In the docker.properties file, these are specified like this:

cloudcmsnet.virtualdriver.clientKey=
cloudcmsnet.virtualdriver.clientSecret=
cloudcmsnet.virtualdriver.authGrantKey=
cloudcmsnet.virtualdriver.authGrantSecret=
cloudcmsnet.virtualdriver.username=
cloudcmsnet.virtualdriver.password=

In the ui.env file, these are specified like this:

CLOUDCMS_VIRTUAL_DRIVER_CLIENT_KEY=<value of cloudcmsnet.virtualdriver.clientKey>
CLOUDCMS_VIRTUAL_DRIVER_CLIENT_SECRET=<value of cloudcmsnet.virtualdriver.clientSecret>
CLOUDCMS_VIRTUAL_DRIVER_AUTHGRANT_KEY=<value of cloudcmsnet.virtualdriver.authGrantKey>
CLOUDCMS_VIRTUAL_DRIVER_AUTHGRANT_SECRET=<value of cloudcmsnet.virtualdriver.authGrantSecret>

These values can be changed at any time.

If you decide to change these values or if you find yourself to be in a state where your virtual driver user isn't connecting or is somehow preventing the API from starting up, you may want to reset the API to bootstrap the values from api.env anew.
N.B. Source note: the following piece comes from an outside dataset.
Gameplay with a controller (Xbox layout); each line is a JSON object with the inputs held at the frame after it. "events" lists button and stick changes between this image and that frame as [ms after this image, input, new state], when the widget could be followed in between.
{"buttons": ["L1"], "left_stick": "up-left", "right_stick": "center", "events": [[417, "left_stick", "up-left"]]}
To do this, you can either launch the Cloud CMS API with the following Java parameter:

-DresetVirtualDriver=true

Or you can set an environment variable (using api.env):

CLOUDCMS_RESET_VIRTUAL_DRIVER=true

When your API starts up, it will remove any old virtual driver client and authentication grant information and create it anew using the values from your api.env file.